Mark gives me this playful look, and Lloyd hands me a long sword. At first, Mark works me into a sweat, pushing me away with his shield each time I make an approach. But when he sees how frustrated I’m getting, he steps aside at the last second and I just rip the hell out of the bag and the sand flies everywhere. The sand simulates the beginning of an arena floor, which is fine. Lloyd wants me training in sand, but he yells at Mark to get serious.
Going over to his athletic bag, Lloyd rubs his stubbled chin and says, —Let’s switch it up.
Now he throws both of us short swords that he’s edged in white adhesive tape at the tips and down the length of the blades. I have one of Tommy’s shields from when he started out and Lloyd tells me to pick it up.

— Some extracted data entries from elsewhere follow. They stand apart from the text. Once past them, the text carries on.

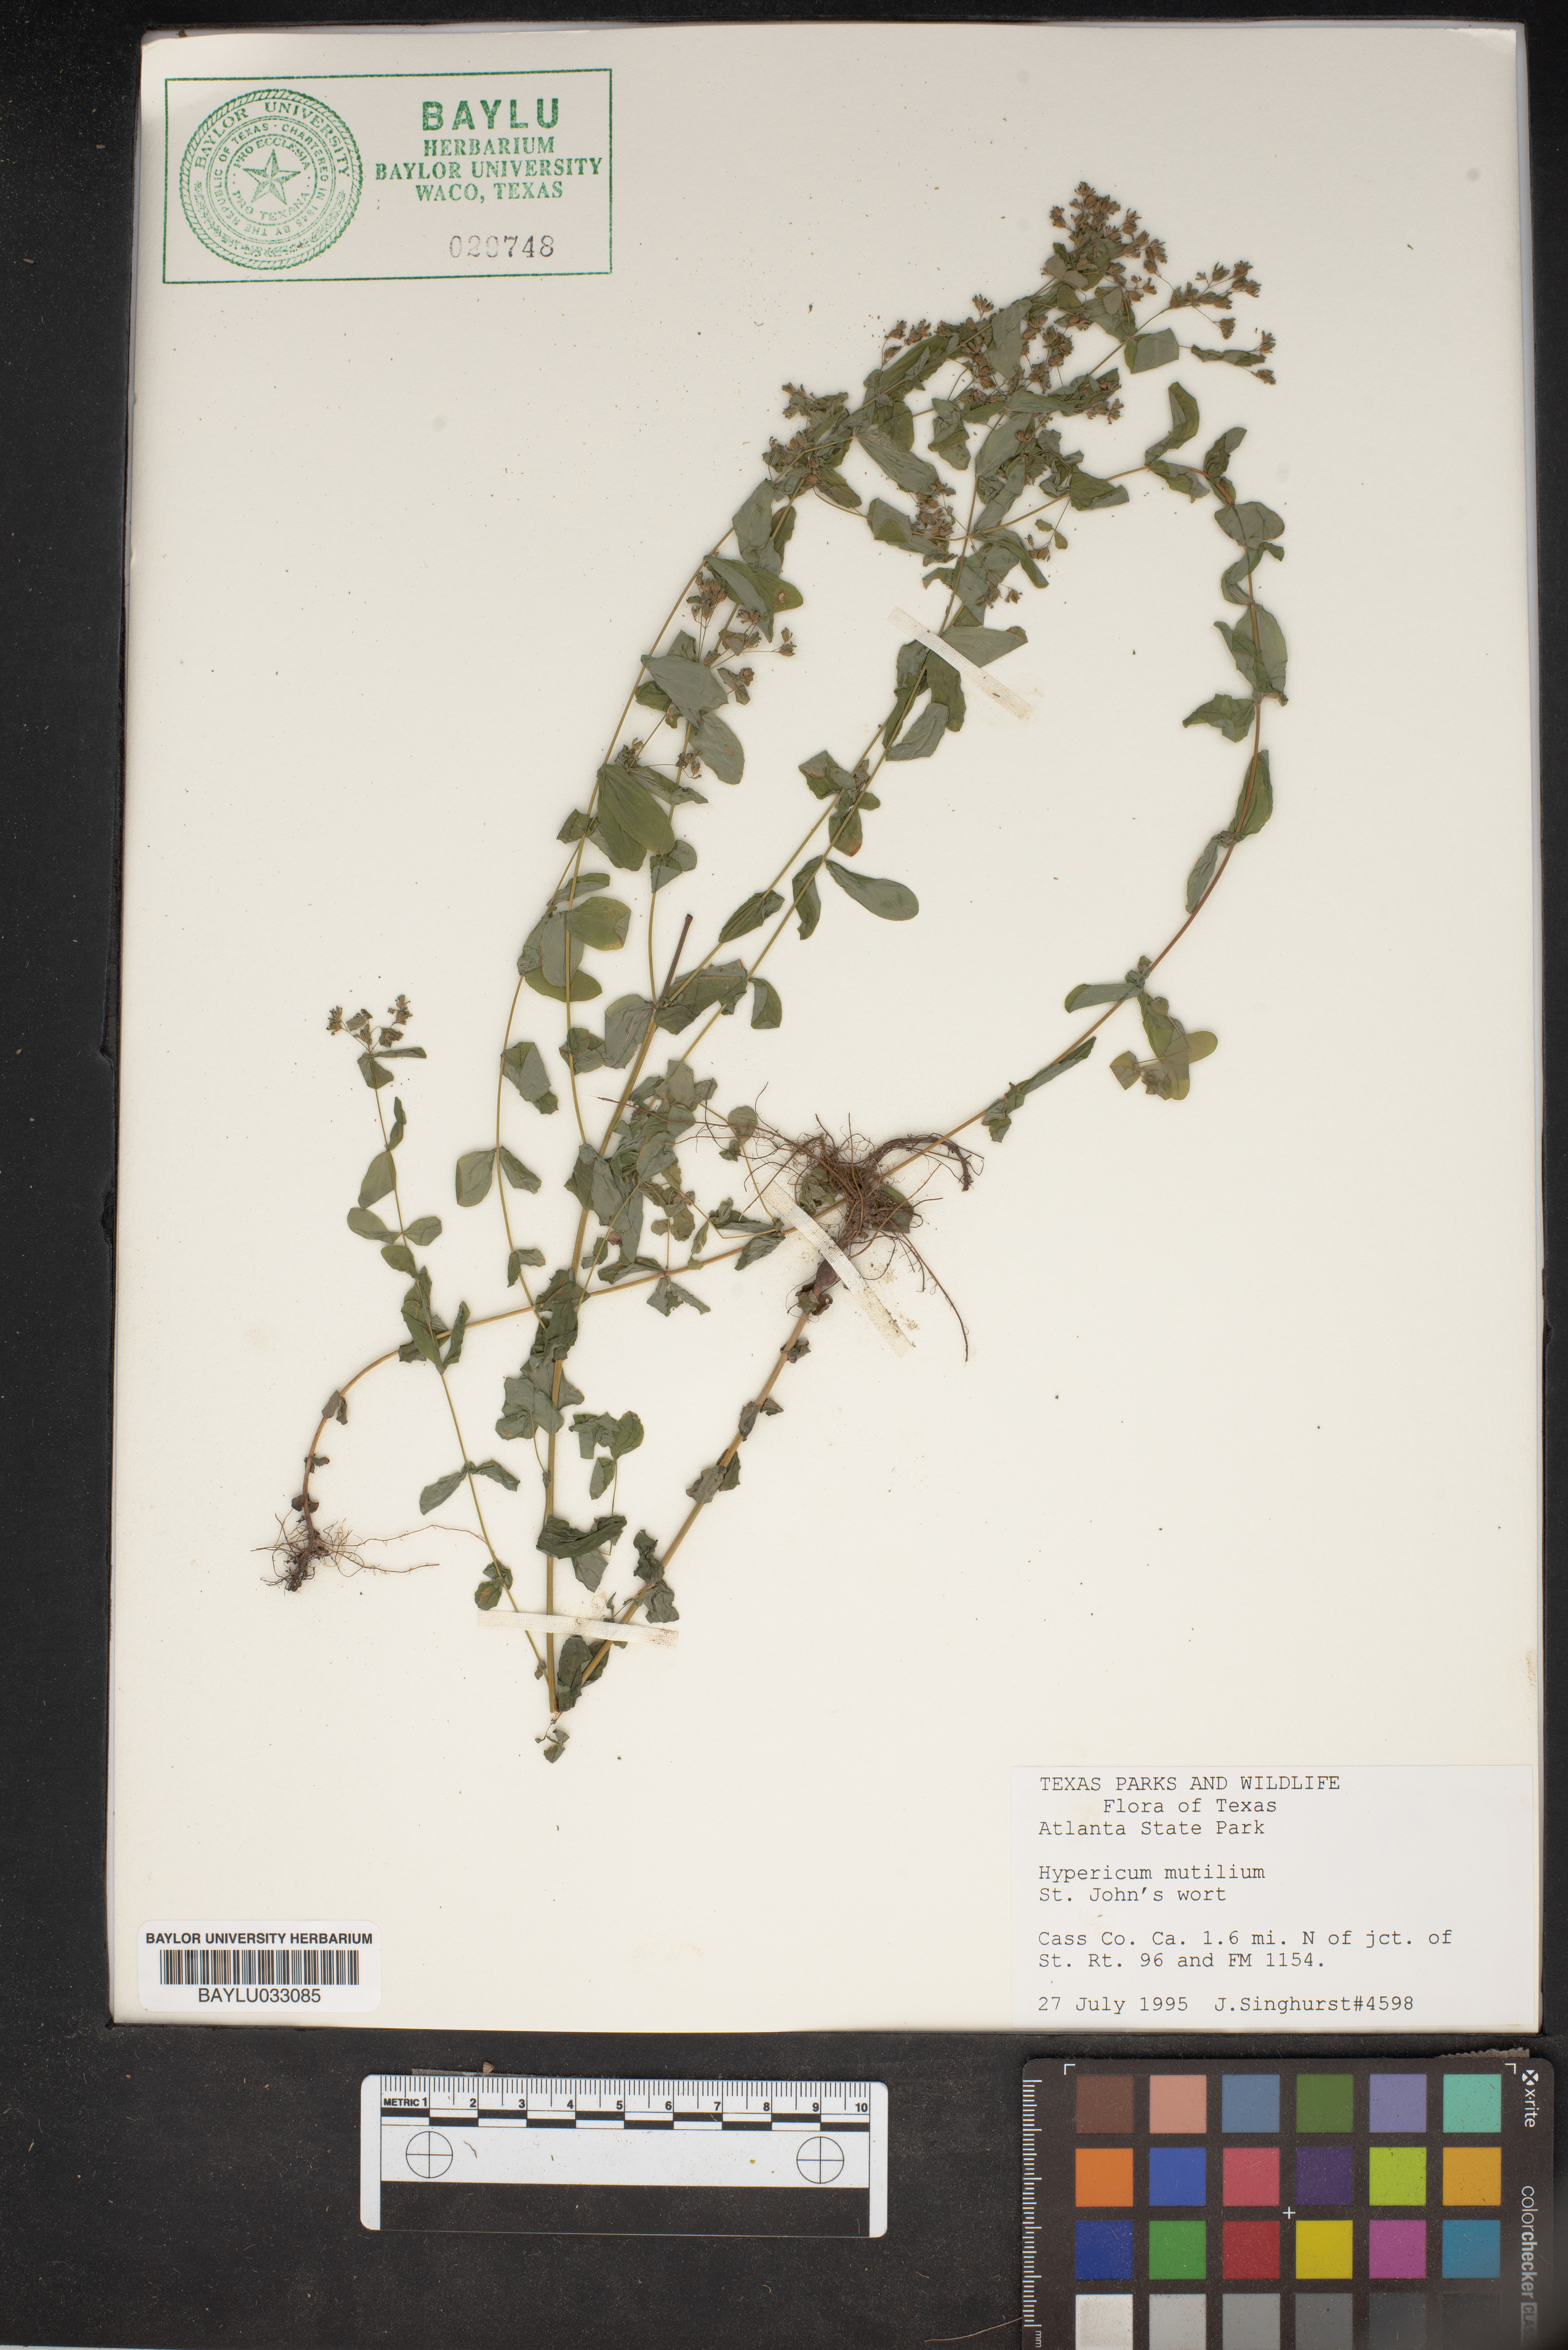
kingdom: Plantae
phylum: Tracheophyta
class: Magnoliopsida
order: Malpighiales
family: Hypericaceae
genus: Hypericum
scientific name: Hypericum mutilum
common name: Dwarf st. john's-wort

Then he puts an arm around my shoulders and leads me away from Mark for a moment, across the length of the room. Lloyd has this funny way of strutting—maybe the pride of a man who wishes he was still heading into the arena. In the bank of mirrors, I wonder at the image I’ve produced. I look fully Glad now, the black leather skirt and cropped top, the armbands and knee-high sandals, the armor and shield.
—Think of someone you really hate, Lloyd says, stopping in front of the mirrors to consider his muscles perhaps, the way they’re articulated in comic book fashion by the lights.